それともう1つ大事なことは、西武劇場 / PARCO劇場のすぐ近くに渋谷ジァン・ジァンがあったこと(編集注:渋谷の東京山手教会の地下に1969年から2000年まであった小劇場。現在はCafé Miyama 渋谷公園通り店と、ライブハウス・公園通りクラシックスになっている)。ジァン・ジァンでは初期の劇団東京乾電池や、“ジーパンを履いたシェイクスピア”として人気を博した劇団シェイクスピアシアターなど、さまざまな作り手が才能を競い合っていて、西武劇場 / PARCO劇場とジァン・ジァンが作っていた公園通りのラインは、日本の演劇界の重要な種まきと収穫をもたらしていたと思います。

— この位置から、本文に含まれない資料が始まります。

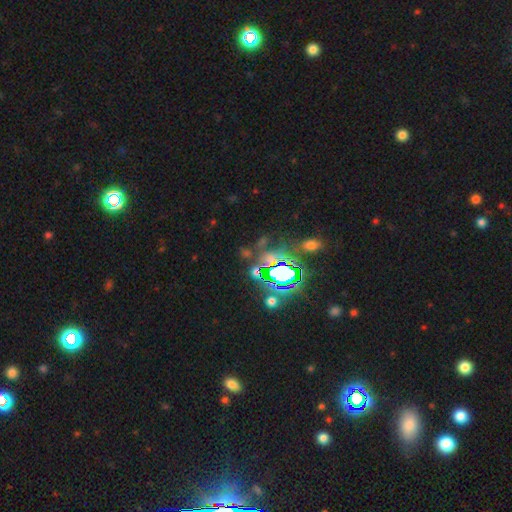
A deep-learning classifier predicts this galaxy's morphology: star or artifact 80%, smooth 12%, featured or disk 8%.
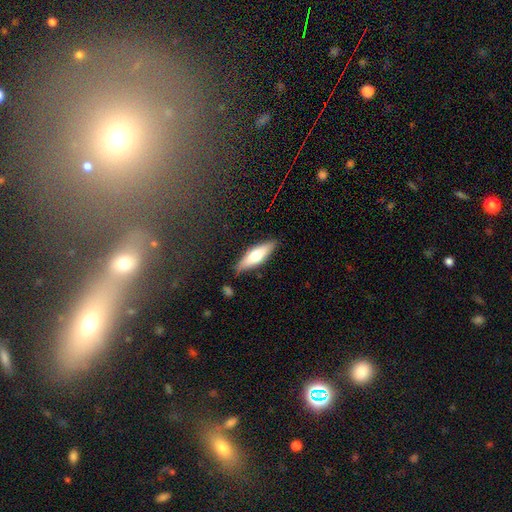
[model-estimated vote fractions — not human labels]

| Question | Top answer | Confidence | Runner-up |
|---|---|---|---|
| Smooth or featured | smooth | 61% | featured or disk (34%) |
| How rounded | cigar-shaped | 54% | in between (45%) |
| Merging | none | 83% | minor disturbance (12%) |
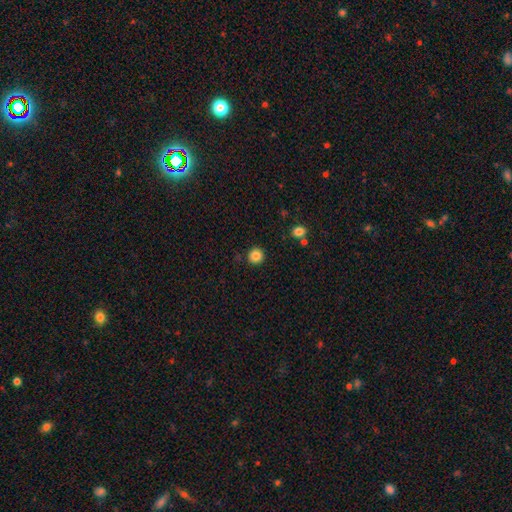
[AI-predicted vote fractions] This appears to be a smooth galaxy with no disk features (85%) that is round (95%). Merging: none (91%).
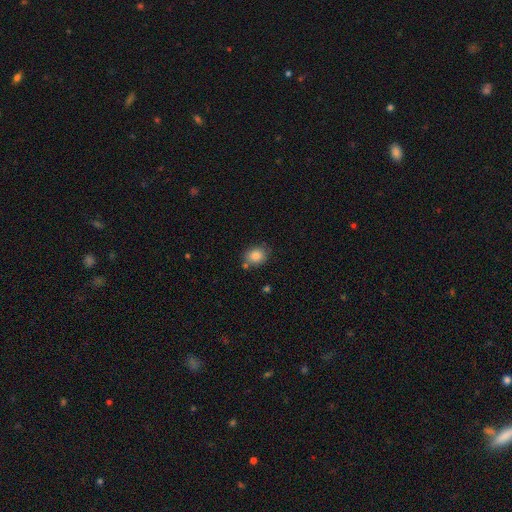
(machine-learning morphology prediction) Smooth or featured?
  - smooth: 86% *
  - star or artifact: 9%
  - featured or disk: 5%
How rounded?
  - round: 56% *
  - in between: 43%
  - cigar-shaped: 1%
Merging?
  - none: 75% *
  - minor disturbance: 15%
  - merger: 7%
  - major disturbance: 4%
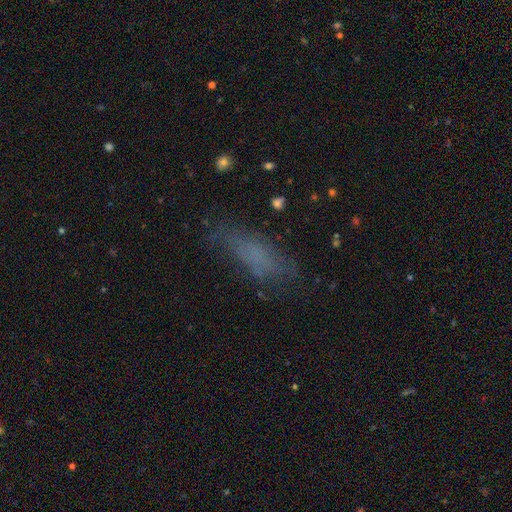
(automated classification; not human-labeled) Q: Smooth or featured?
A: smooth (62%); runner-up: featured or disk (23%)
Q: How rounded?
A: in between (53%); runner-up: cigar-shaped (44%)
Q: Merging?
A: none (62%); runner-up: minor disturbance (22%)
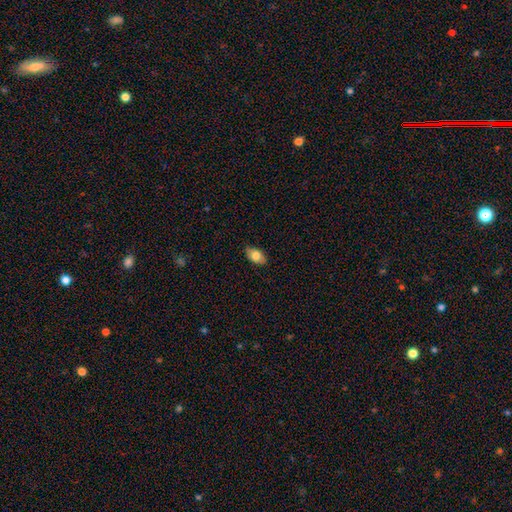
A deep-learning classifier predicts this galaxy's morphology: Smooth or featured: smooth — 79% (featured or disk — 14%)
How rounded: in between — 91% (round — 7%)
Merging: none — 83% (minor disturbance — 13%)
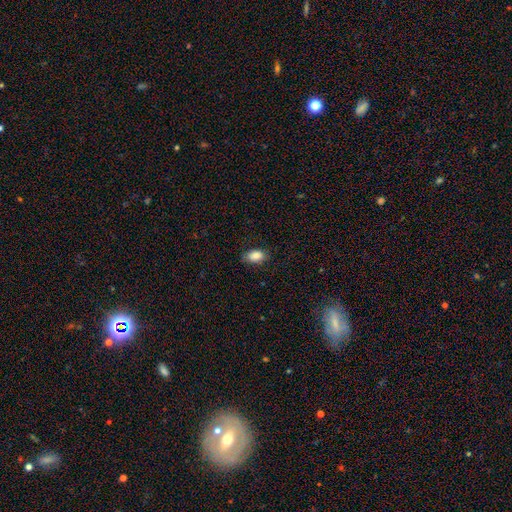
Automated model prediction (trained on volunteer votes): Smooth or featured? Predicted: smooth (p=0.86). How rounded? Predicted: in between (p=0.89). Merging? Predicted: none (p=0.83).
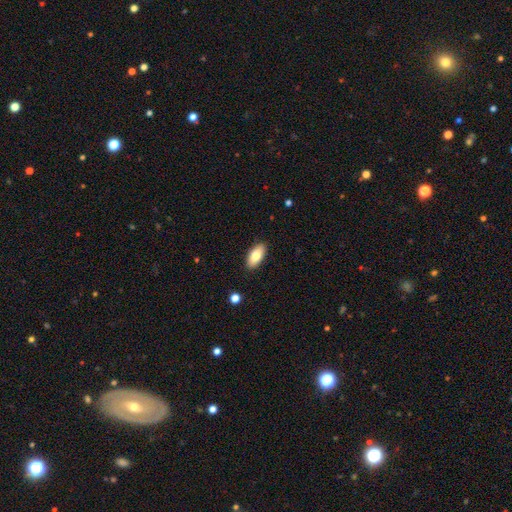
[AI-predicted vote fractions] Morphology: type=smooth (80%); roundness=in between (91%); merging=none (89%).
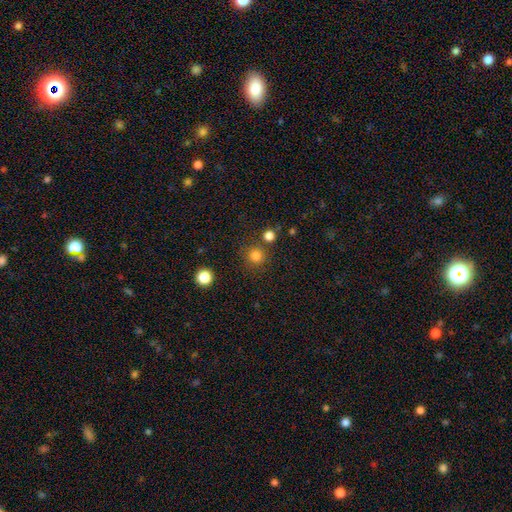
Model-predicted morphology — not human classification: A smooth galaxy with no disk features (82%) that is round (94%).

Vote fractions:
- Smooth or featured? smooth: 82% / star or artifact: 14% / featured or disk: 4%
- How rounded? round: 94% / in between: 5% / cigar-shaped: 1%
- Merging? none: 80% / merger: 8% / minor disturbance: 8% / major disturbance: 3%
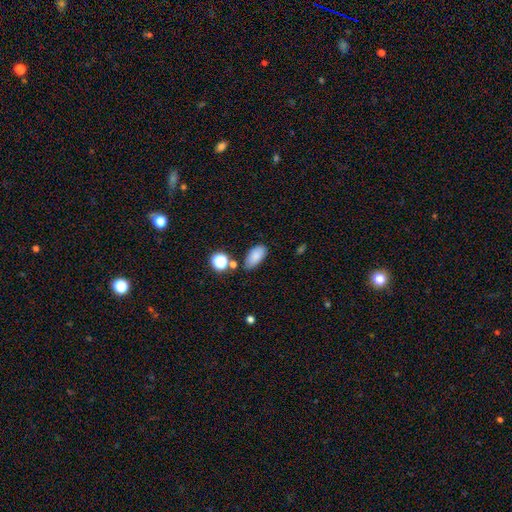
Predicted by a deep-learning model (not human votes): Smooth or featured: smooth — 83% (star or artifact — 10%)
How rounded: in between — 91% (round — 5%)
Merging: none — 74% (minor disturbance — 15%)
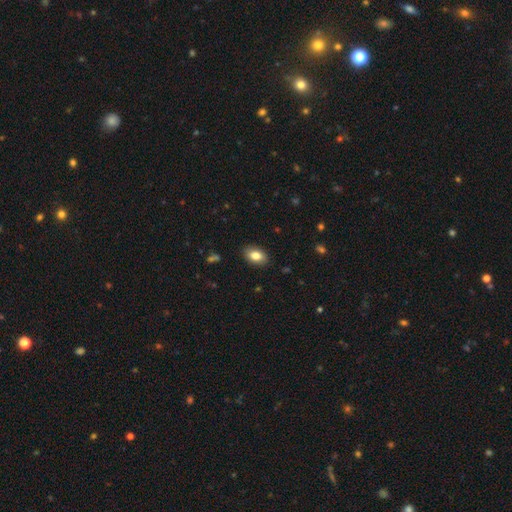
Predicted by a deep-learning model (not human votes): smooth 84%, featured or disk 9%, star or artifact 8%. Down the decision tree: how rounded — in between (87%); merging — none (88%).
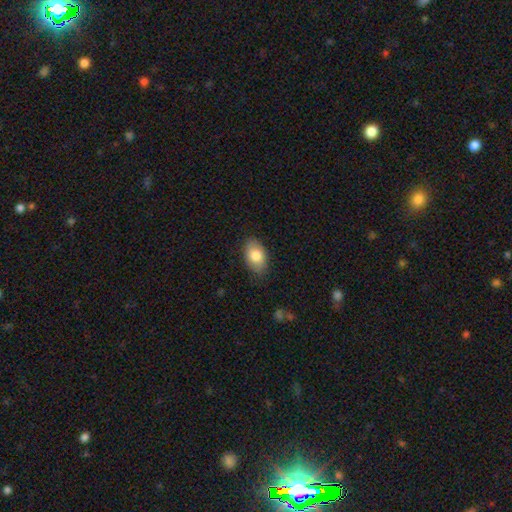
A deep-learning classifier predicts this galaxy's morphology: type=smooth (80%); roundness=in between (90%); merging=none (82%).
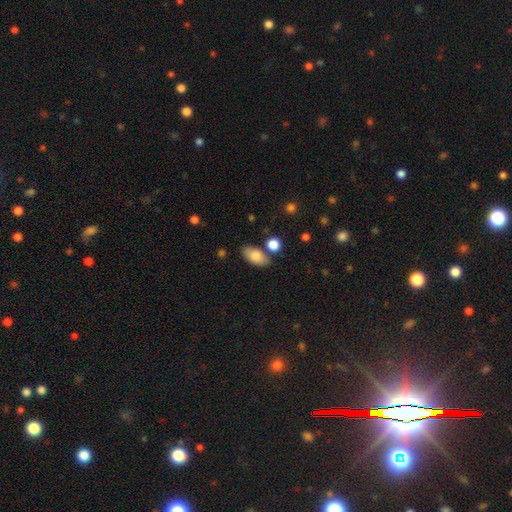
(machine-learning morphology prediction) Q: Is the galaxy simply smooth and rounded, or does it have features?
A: smooth — 82%.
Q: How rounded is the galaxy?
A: in between — 91%.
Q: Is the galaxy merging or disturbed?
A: none — 72%.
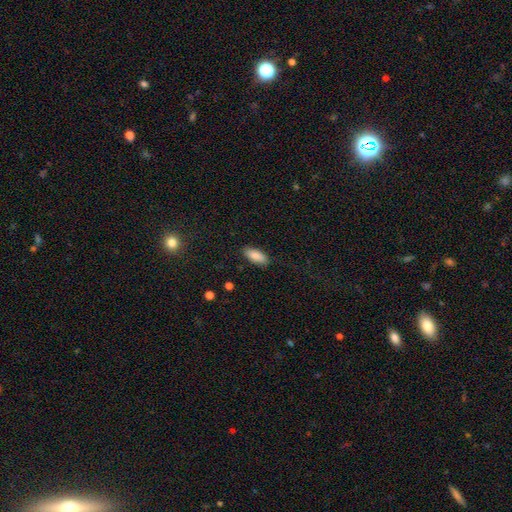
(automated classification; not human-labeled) This appears to be a smooth galaxy with no disk features (86%) that is in between round and cigar-shaped (86%). Merging: none (88%).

そんなPARCO劇場が2016年に渋谷PARCOの建替えに伴い休館し、2020年1月24日に新開場しました。長い休館期間があってようやくの再始動という矢先で、オープニング・シリーズの1作目「ピサロ」と2作目「佐渡島他吉の生涯」が新型コロナウイルスの影響によって公演日程の変更や中止に見舞われました。劇場の方はもちろん、オープニング・シリーズに関わっていたキャスト、スタッフの落胆を思うと本当に胸が痛みます。もちろんコロナによって数え切れないほどのカンパニーの方たちが傷ついていますが、準備に準備を重ねていたPARCO劇場の悔しさは想像に難くありません。ただPARCO劇場がすごいのは、3年強の休館期間も、場所を変えつつ積極的にPARCOプロデュースの公演を行っていたことで、休館期間中、いっときもプロデュース集団としての筋肉を休めなかったんですよね。だからこそ、コロナで公演が中止や公演日程が変更になってもいたずらに後ろ向きにならず、フレキシブルな対応ができているはずです。

「“on the Road to~”」より。左から渡辺謙、藤井隆。

「劇場の灯を消すな!」シリーズは今回が最終回となります。“舞台は生が一番”という大きな前提があり、それは確かに事実で、「テレビ中継や編集されて放送されたもので舞台を判断しないでほしい」と考えている作り手の方は依然として多いと思います。WOWOWさんは、そう言われる対象であるはずなのに、いち早く「劇場の灯を消すな!」と言ってくれた。それは非常にありがたいし、個人的にはとても驚きました。劇場や演劇人がそう声を上げるのは、ある意味当たり前ですし、「We Need Culture」の運動のように、不要不急と言われてしまった文化芸術のジャンル同士が手を結ぶのもわかります。でも、放送という異なるメディアの人からストレートに「劇場の灯を消すな!」という声をいただいたことは、とても意義深い。WOWOWさんは「勝手に演劇大賞」の開催など、これまでも演劇を大事にしてくれていますが、今回のシリーズでは1つひとつの劇場に深く入り込み、その劇場と関係性の深いクリエイターのアイデアや思いを十二分に尊重した番組作りをしてくれました。参加したクリエイターたちもとても伸び伸びと関わっていたことが、コロナ禍での数少ない、ポジティブな出来事だったと思っています。

※初出時、本文に誤りがありました。訂正してお詫びいたします。